Dynamic Star Cluster with Intensely Active Newly Formed Stars
NGC 346 is a dynamic stellar area where hot new stars jostle amid the gas and dust surrounding them. As such it is filled with young blue stars clearly seen in Hubble's image that was released on August 30, Space.com revealed.
According to the NASA statement, the "torrent of radiation" from NGC 346's hot stars would eat into denser areas, "creating a fantasy sculpture of dust and gas." NASA describes a dark, intricately beaded edge of the ridge also seen in the NASA image in silhouette, as "particularly dramatic." Small dust globules encroach the cluster that "point back to towards the central cluster, like windsocks caught in a gale."
The radiation crashes into the dust and gas that surround it, thereby eroding the cluster and exposing more star-forming regions As that occurs, the dust and gas are funneled away along the radiation's path, adding up to create a spectacular sight for Hubble to capture. The Small Magellanic Cloud, NASA added, is one of the most "dynamic and intricately detailed star-forming regions." At the center pf the region is the NGC 346, wherein "arched, ragged filaments" with a unique ridge surrounding it.
Hubble Captures Rare Herbig-Haro Phenomenon
Hubble also recently captured a rare cosmic phenomenon, the "Herbig-Haro" object, which is formed when a young star expels jets of material that collide with clouds of dust and gas close to it. The rare celestial phenomenon was first observed in the late 19th century by American astronomer Snerburne Wesley Burnham, Hindustan Times noted. It happens when newly formed stars eject spurts of rapidly moving ionized gas, which is so hot that its molecules and atoms lose their electrons, thus making the gas highly charged.
These streams of ionized gas then collide with the clouds of dust and gas that surround the newborn stars at speeds reaching hundreds of miles per second. These high-energy collisions would then result in the Herbig Hero object seen in the Hubble photo.
Hubble's Wide Field Camera 3 (WFC 3) captures images at optical, ultraviolet, and infrared wavelengths, NASA further said in a separate statement. As such, it takes celestial images at a wavelength range similar to the range sensitive to the human eyes and a range of wavelengths that are slightly too short (ultraviolet) or too long (infrared) for the human eyes to see.

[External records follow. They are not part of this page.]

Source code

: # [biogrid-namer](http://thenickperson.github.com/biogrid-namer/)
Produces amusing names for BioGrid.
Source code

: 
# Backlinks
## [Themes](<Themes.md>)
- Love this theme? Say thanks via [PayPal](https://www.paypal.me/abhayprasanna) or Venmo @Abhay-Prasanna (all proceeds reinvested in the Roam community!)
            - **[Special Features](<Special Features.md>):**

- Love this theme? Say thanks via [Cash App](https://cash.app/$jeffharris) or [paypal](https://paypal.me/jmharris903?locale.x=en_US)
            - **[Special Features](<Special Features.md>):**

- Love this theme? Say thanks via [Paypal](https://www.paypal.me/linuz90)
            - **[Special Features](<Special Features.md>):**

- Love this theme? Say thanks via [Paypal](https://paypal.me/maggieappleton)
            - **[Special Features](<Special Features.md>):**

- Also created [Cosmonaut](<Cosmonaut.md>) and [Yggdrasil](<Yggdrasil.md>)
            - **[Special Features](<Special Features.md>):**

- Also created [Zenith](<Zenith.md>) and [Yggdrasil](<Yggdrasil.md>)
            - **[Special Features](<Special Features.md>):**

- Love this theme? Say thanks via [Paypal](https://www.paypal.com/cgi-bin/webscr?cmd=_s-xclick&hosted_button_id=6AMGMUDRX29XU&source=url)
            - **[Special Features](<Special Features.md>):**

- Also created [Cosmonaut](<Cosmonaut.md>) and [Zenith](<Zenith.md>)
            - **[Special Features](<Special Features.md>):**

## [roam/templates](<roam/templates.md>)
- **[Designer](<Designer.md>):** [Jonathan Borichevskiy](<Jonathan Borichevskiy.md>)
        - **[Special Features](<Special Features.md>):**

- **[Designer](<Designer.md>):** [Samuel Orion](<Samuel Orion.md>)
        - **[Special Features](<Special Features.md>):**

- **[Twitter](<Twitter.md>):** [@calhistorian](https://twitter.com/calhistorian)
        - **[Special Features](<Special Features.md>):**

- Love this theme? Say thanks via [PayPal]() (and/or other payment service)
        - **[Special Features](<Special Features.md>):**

While Herbig-Haro objects expel a huge amount of light at optical wavelengths, they are also difficult to observe due to the surrounding dust and gas that absorb much of the visible light. As such, Hubble's WFC3's capability to peer through the universe at infrared wavelengths makes it possible for the space telescope to observe beyond clouds of dust and gas, including the stunning NGC 346 star cluster in the Small Magellanic Cloud, and the Herbig-Haro object.